Plant-based foods have the same texture and taste as meat, eggs and dairy. They’re even made so that people genuinely crave them, rather than “settling” for them, according to the Good Food Institute. So, these products aren’t really targeted at vegans; they are specifically for non-vegetarian or ‘flexitarian’ populations who are open to alternatives.
They serve to fill the protein gap for individuals who long for the taste of meat, eggs, and dairy without damage done to personal and planetary health, says a spokesperson for Allana Consumer Products Private Limited.
Allana has diversified its products and introduced “Beyond Meat” in India. Beyond Meat is a plant-based meat substitute that it claims is “often hard to distinguish from the real meat”.
The biggest foray that can change the market dynamics is that of the food major ITC Ltd, which has deep penetrations and hold on the market. “ITC Limited’s food business will launch plant-based burger patties and nuggets providing the taste of chicken to consumers through retail, e-commerce, and food service establishments in the country’s top 8 cities, advised by expert nonprofit Good Food Institute India (GFI India) on product and positioning strategy,” the company said in a recent statement.
Most plant-based foods tend to sell their products as an environmentally friendly alternative to meat. That’s the unique selling point. That animal agriculture is a leading driver of ecosystem loss and environmental degradation worldwide is quite the case. Meat and dairy use 83% of the world’s farmland and are responsible for 60% of the greenhouse gas emissions from within agriculture.
A new study released on July 30, conducted by psychologists at the University of Bath, concludes that plant-based meat and dairy alternatives “offer a healthier and more environmentally sustainable solution which takes into account consumer preferences and behaviour”. The paper also found that these plant-based products caused lower levels of greenhouse gas emissions than the animal products they were replacing.
Yet, the meat industry and its supporters tend to dispute plant-based meat’s benefits as exaggerated. Food expert Will Coggin, possibly supported by meat producers, is at the forefront of a global campaign against plant-based meats.
According to one of Coggin’s papers published in Food Dynamics and an article based on it in USA Today, a lean beef burger has an average of nearly 20% fewer calories and 80% less sodium than the two most popular fake-meat burgers, the Impossible Burger and the Beyond Burger. Beyond Burger will soon make its advent in the Indian market.
The meat industry has cited studies to claim that plant-based meats are “ultra-processed” foods. Most nutritional experts don’t recommend ultra-processed foods. The US National Institutes of Health released a controlled, randomized study in May which showed that ultra-processed foods cause weight gain.

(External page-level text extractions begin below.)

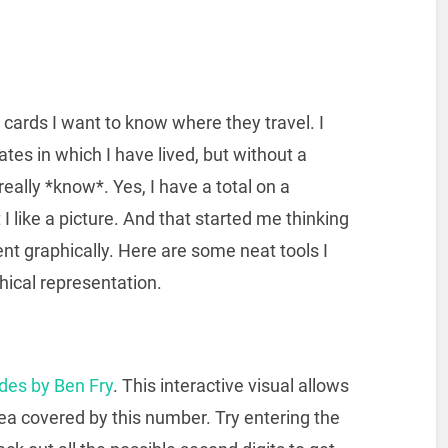
cards I want to know where they travel. I
ates in which I have lived, but without a
 really *know*. Yes, I have a total on a
t I like a picture. And that started me thinking
nt graphically. Here are some neat tools I
hical representation.
odes by Ben Fry
. This interactive visual allows
rea covered by this number. Try entering the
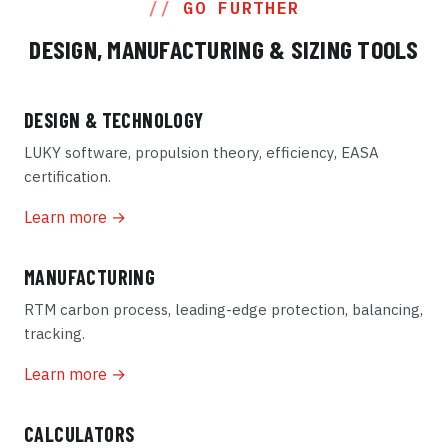
GO FURTHER
DESIGN, MANUFACTURING & SIZING TOOLS
DESIGN & TECHNOLOGY
LUKY software, propulsion theory, efficiency, EASA
certification.
Learn more →
MANUFACTURING
RTM carbon process, leading-edge protection, balancing,
tracking.
Learn more →
CALCULATORS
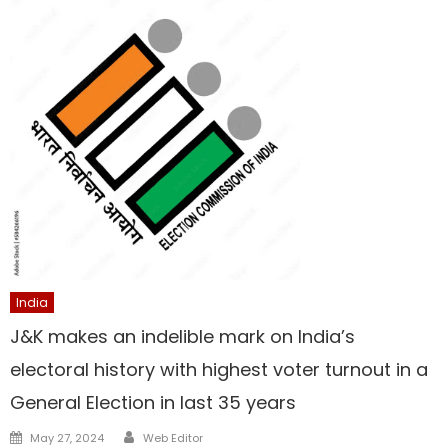
India
J&K makes an indelible mark on India’s
electoral history with highest voter turnout in a
General Election in last 35 years
Author
Posted
May 27, 2024
Web Editor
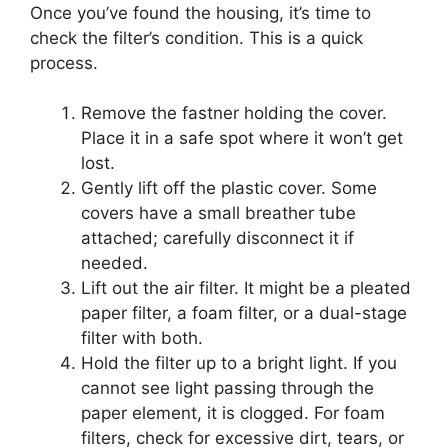
Once you’ve found the housing, it’s time to
check the filter’s condition. This is a quick
process.
Remove the fastner holding the cover.
Place it in a safe spot where it won’t get
lost.
Gently lift off the plastic cover. Some
covers have a small breather tube
attached; carefully disconnect it if
needed.
Lift out the air filter. It might be a pleated
paper filter, a foam filter, or a dual-stage
filter with both.
Hold the filter up to a bright light. If you
cannot see light passing through the
paper element, it is clogged. For foam
filters, check for excessive dirt, tears, or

Good Food Institute says plant-based meats clearly have an edge over red meat, whose ill effects on health range from heart ailments, dyslipidemia (high cholesterol), high blood pressure, diabetes and obesity.
According to market insights from the Good Food Institute (GFI India), “all research indicates that India will emerge as a major market for the smart protein sector over the next decade”.
“Our large middle class, increased awareness of global trends and the need for protein transitions for human and planetary health, and deep-seated cultural views on meat consumption within India's diverse population make smart protein products ideally placed to cut across socio-cultural divides to address these challenges,” the institute said in an internal paper. GFI India's cross-country survey of consumer acceptance of plant-based and cultivated meat, (Bryant et al, Frontiers in Sustainable Food Systems, 2019) indicated that 63% of Indian consumers are very or extremely likely to purchase plant-based meat, which compared favourably with the US and China.